- Task to carry out
Of the lines listed below, return exactly those that run from the line containing "If the NRA reaches" through the line containing "- The persistence of the competition problems", both included.

Stored data entries
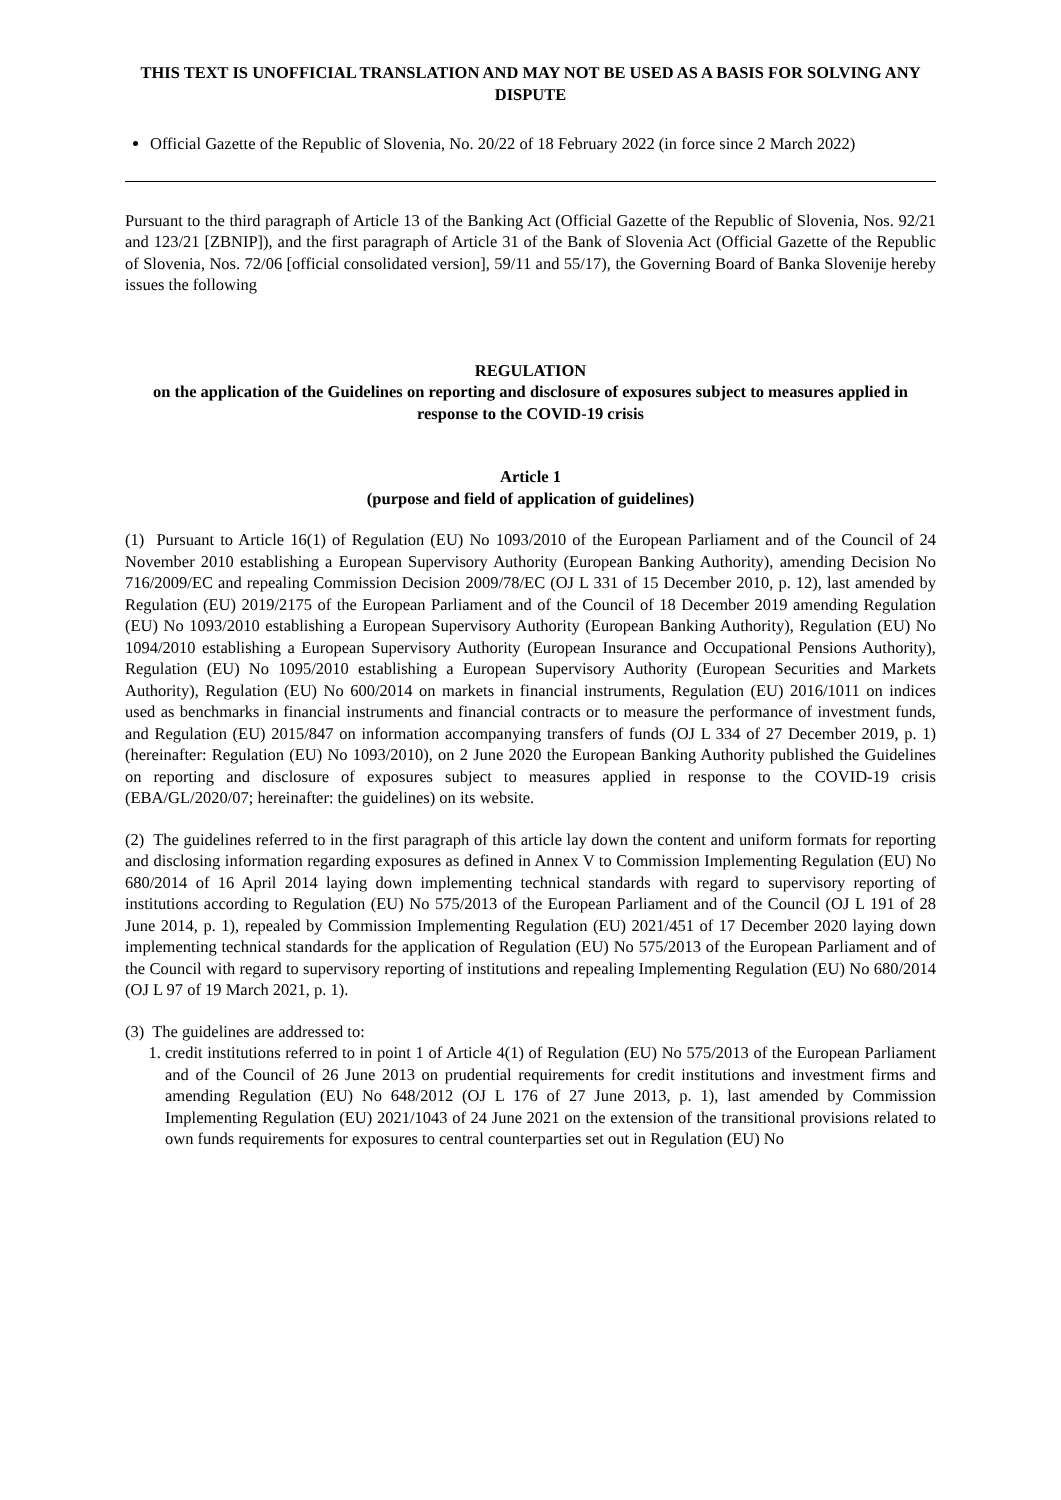THIS TEXT IS UNOFFICIAL TRANSLATION AND MAY NOT BE USED AS A BASIS FOR SOLVING ANY DISPUTE
Official Gazette of the Republic of Slovenia, No. 20/22 of 18 February 2022 (in force since 2 March 2022)
Pursuant to the third paragraph of Article 13 of the Banking Act (Official Gazette of the Republic of Slovenia, Nos. 92/21 and 123/21 [ZBNIP]), and the first paragraph of Article 31 of the Bank of Slovenia Act (Official Gazette of the Republic of Slovenia, Nos. 72/06 [official consolidated version], 59/11 and 55/17), the Governing Board of Banka Slovenije hereby issues the following
REGULATION
on the application of the Guidelines on reporting and disclosure of exposures subject to measures applied in response to the COVID-19 crisis
Article 1
(purpose and field of application of guidelines)
(1) Pursuant to Article 16(1) of Regulation (EU) No 1093/2010 of the European Parliament and of the Council of 24 November 2010 establishing a European Supervisory Authority (European Banking Authority), amending Decision No 716/2009/EC and repealing Commission Decision 2009/78/EC (OJ L 331 of 15 December 2010, p. 12), last amended by Regulation (EU) 2019/2175 of the European Parliament and of the Council of 18 December 2019 amending Regulation (EU) No 1093/2010 establishing a European Supervisory Authority (European Banking Authority), Regulation (EU) No 1094/2010 establishing a European Supervisory Authority (European Insurance and Occupational Pensions Authority), Regulation (EU) No 1095/2010 establishing a European Supervisory Authority (European Securities and Markets Authority), Regulation (EU) No 600/2014 on markets in financial instruments, Regulation (EU) 2016/1011 on indices used as benchmarks in financial instruments and financial contracts or to measure the performance of investment funds, and Regulation (EU) 2015/847 on information accompanying transfers of funds (OJ L 334 of 27 December 2019, p. 1) (hereinafter: Regulation (EU) No 1093/2010), on 2 June 2020 the European Banking Authority published the Guidelines on reporting and disclosure of exposures subject to measures applied in response to the COVID-19 crisis (EBA/GL/2020/07; hereinafter: the guidelines) on its website.
(2) The guidelines referred to in the first paragraph of this article lay down the content and uniform formats for reporting and disclosing information regarding exposures as defined in Annex V to Commission Implementing Regulation (EU) No 680/2014 of 16 April 2014 laying down implementing technical standards with regard to supervisory reporting of institutions according to Regulation (EU) No 575/2013 of the European Parliament and of the Council (OJ L 191 of 28 June 2014, p. 1), repealed by Commission Implementing Regulation (EU) 2021/451 of 17 December 2020 laying down implementing technical standards for the application of Regulation (EU) No 575/2013 of the European Parliament and of the Council with regard to supervisory reporting of institutions and repealing Implementing Regulation (EU) No 680/2014 (OJ L 97 of 19 March 2021, p. 1).
(3) The guidelines are addressed to:
1. credit institutions referred to in point 1 of Article 4(1) of Regulation (EU) No 575/2013 of the European Parliament and of the Council of 26 June 2013 on prudential requirements for credit institutions and investment firms and amending Regulation (EU) No 648/2012 (OJ L 176 of 27 June 2013, p. 1), last amended by Commission Implementing Regulation (EU) 2021/1043 of 24 June 2021 on the extension of the transitional provisions related to own funds requirements for exposures to central counterparties set out in Regulation (EU) No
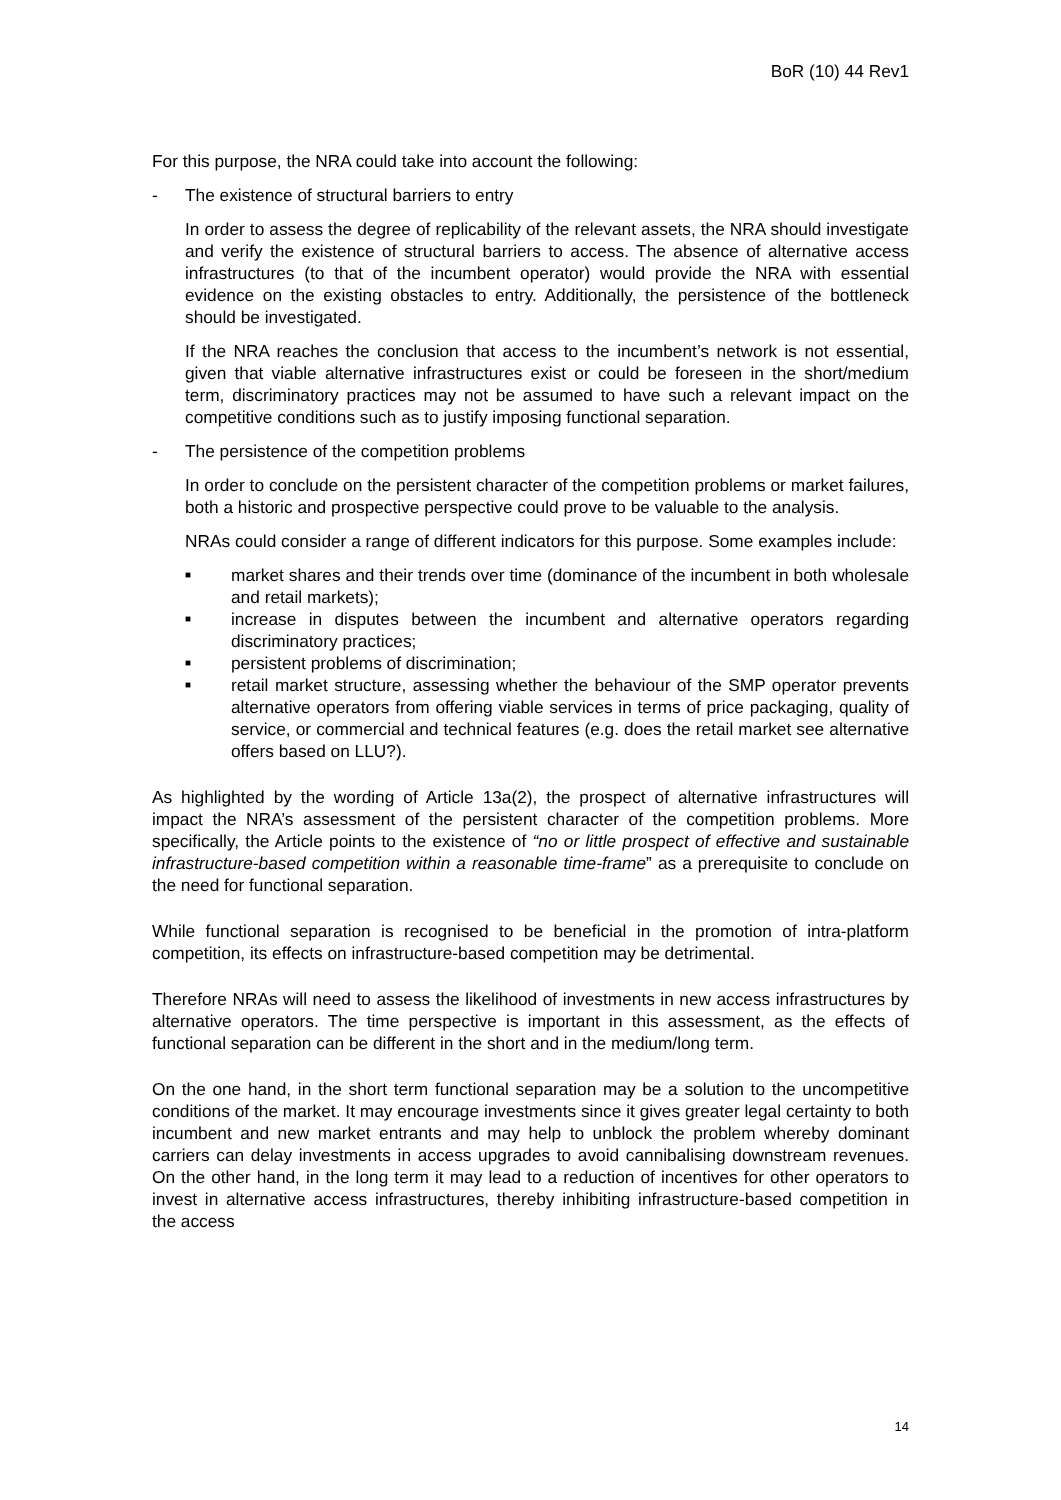BoR (10) 44 Rev1
For this purpose, the NRA could take into account the following:
- The existence of structural barriers to entry
In order to assess the degree of replicability of the relevant assets, the NRA should investigate and verify the existence of structural barriers to access. The absence of alternative access infrastructures (to that of the incumbent operator) would provide the NRA with essential evidence on the existing obstacles to entry. Additionally, the persistence of the bottleneck should be investigated.
If the NRA reaches the conclusion that access to the incumbent’s network is not essential, given that viable alternative infrastructures exist or could be foreseen in the short/medium term, discriminatory practices may not be assumed to have such a relevant impact on the competitive conditions such as to justify imposing functional separation.
- The persistence of the competition problems
In order to conclude on the persistent character of the competition problems or market failures, both a historic and prospective perspective could prove to be valuable to the analysis.
NRAs could consider a range of different indicators for this purpose. Some examples include:
■ market shares and their trends over time (dominance of the incumbent in both wholesale and retail markets);
■ increase in disputes between the incumbent and alternative operators regarding discriminatory practices;
■ persistent problems of discrimination;
■ retail market structure, assessing whether the behaviour of the SMP operator prevents alternative operators from offering viable services in terms of price packaging, quality of service, or commercial and technical features (e.g. does the retail market see alternative offers based on LLU?).
As highlighted by the wording of Article 13a(2), the prospect of alternative infrastructures will impact the NRA’s assessment of the persistent character of the competition problems. More specifically, the Article points to the existence of “no or little prospect of effective and sustainable infrastructure-based competition within a reasonable time-frame” as a prerequisite to conclude on the need for functional separation.
While functional separation is recognised to be beneficial in the promotion of intra-platform competition, its effects on infrastructure-based competition may be detrimental.
Therefore NRAs will need to assess the likelihood of investments in new access infrastructures by alternative operators. The time perspective is important in this assessment, as the effects of functional separation can be different in the short and in the medium/long term.
On the one hand, in the short term functional separation may be a solution to the uncompetitive conditions of the market. It may encourage investments since it gives greater legal certainty to both incumbent and new market entrants and may help to unblock the problem whereby dominant carriers can delay investments in access upgrades to avoid cannibalising downstream revenues. On the other hand, in the long term it may lead to a reduction of incentives for other operators to invest in alternative access infrastructures, thereby inhibiting infrastructure-based competition in the access
14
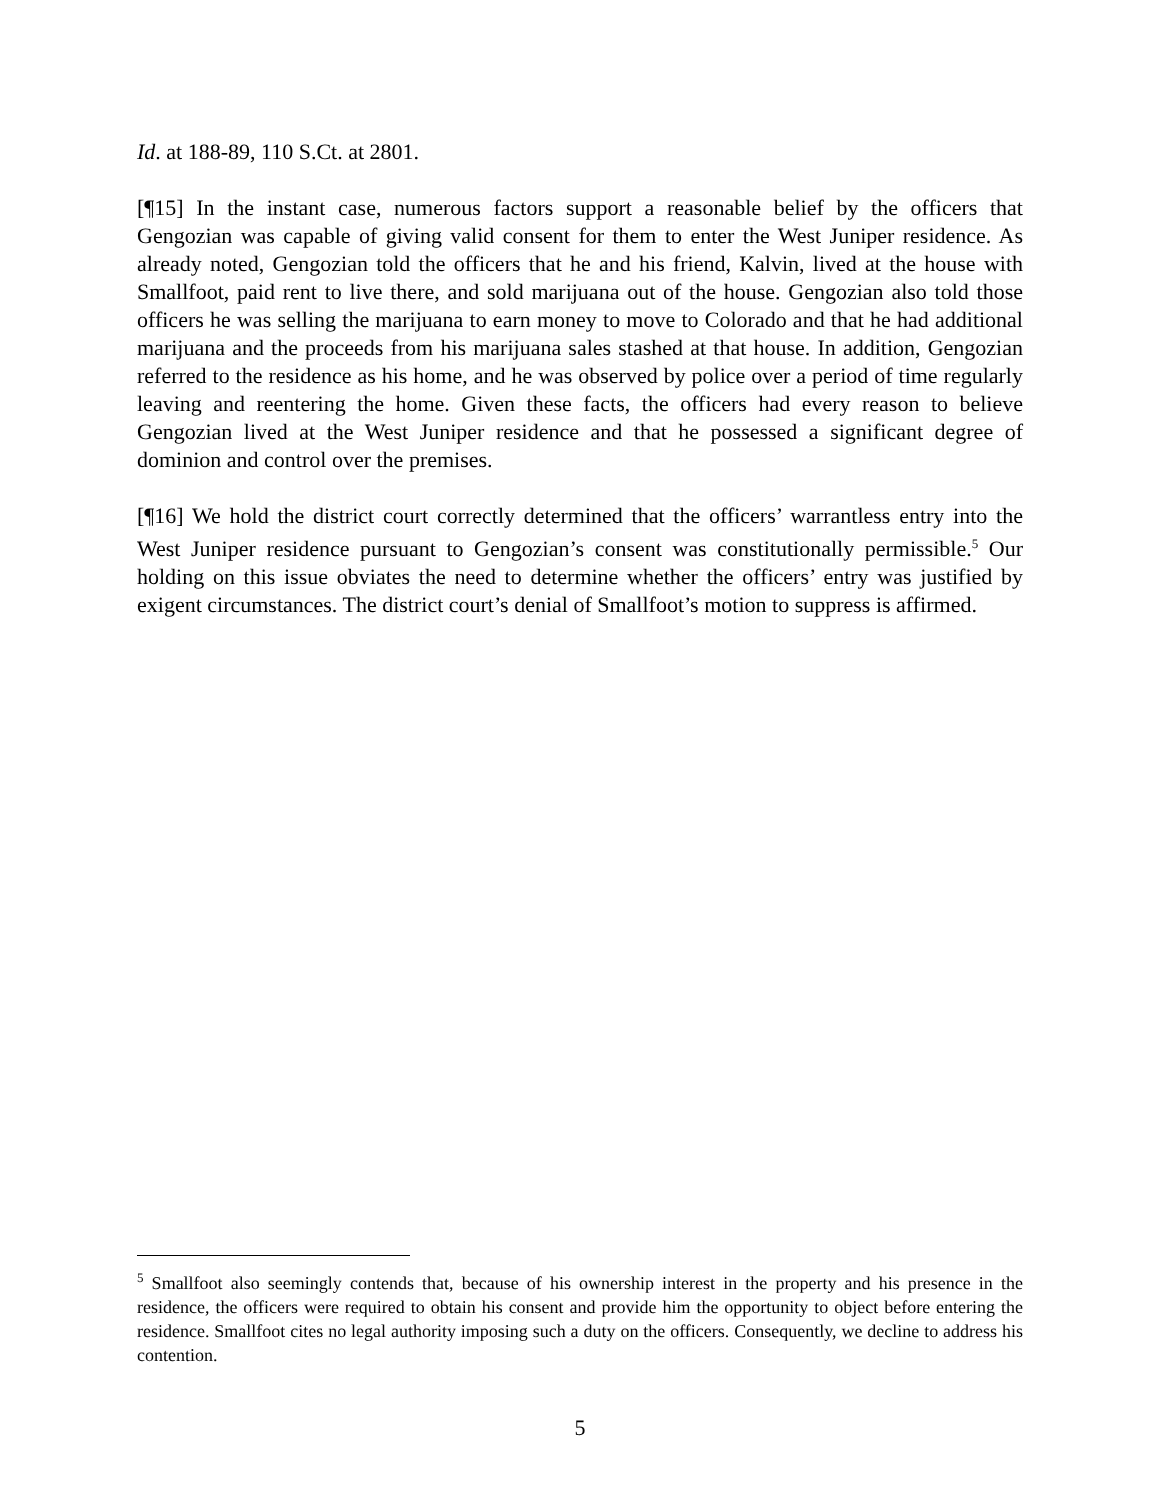Id. at 188-89, 110 S.Ct. at 2801.
[¶15] In the instant case, numerous factors support a reasonable belief by the officers that Gengozian was capable of giving valid consent for them to enter the West Juniper residence. As already noted, Gengozian told the officers that he and his friend, Kalvin, lived at the house with Smallfoot, paid rent to live there, and sold marijuana out of the house. Gengozian also told those officers he was selling the marijuana to earn money to move to Colorado and that he had additional marijuana and the proceeds from his marijuana sales stashed at that house. In addition, Gengozian referred to the residence as his home, and he was observed by police over a period of time regularly leaving and reentering the home. Given these facts, the officers had every reason to believe Gengozian lived at the West Juniper residence and that he possessed a significant degree of dominion and control over the premises.
[¶16] We hold the district court correctly determined that the officers’ warrantless entry into the West Juniper residence pursuant to Gengozian’s consent was constitutionally permissible.<sup>5</sup> Our holding on this issue obviates the need to determine whether the officers’ entry was justified by exigent circumstances. The district court’s denial of Smallfoot’s motion to suppress is affirmed.
<sup>5</sup> Smallfoot also seemingly contends that, because of his ownership interest in the property and his presence in the residence, the officers were required to obtain his consent and provide him the opportunity to object before entering the residence. Smallfoot cites no legal authority imposing such a duty on the officers. Consequently, we decline to address his contention.
5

- Result
If the NRA reaches the conclusion that access to the incumbent’s network is not essential, given that viable alternative infrastructures exist or could be foreseen in the short/medium term, discriminatory practices may not be assumed to have such a relevant impact on the competitive conditions such as to justify imposing functional separation.
- The persistence of the competition problems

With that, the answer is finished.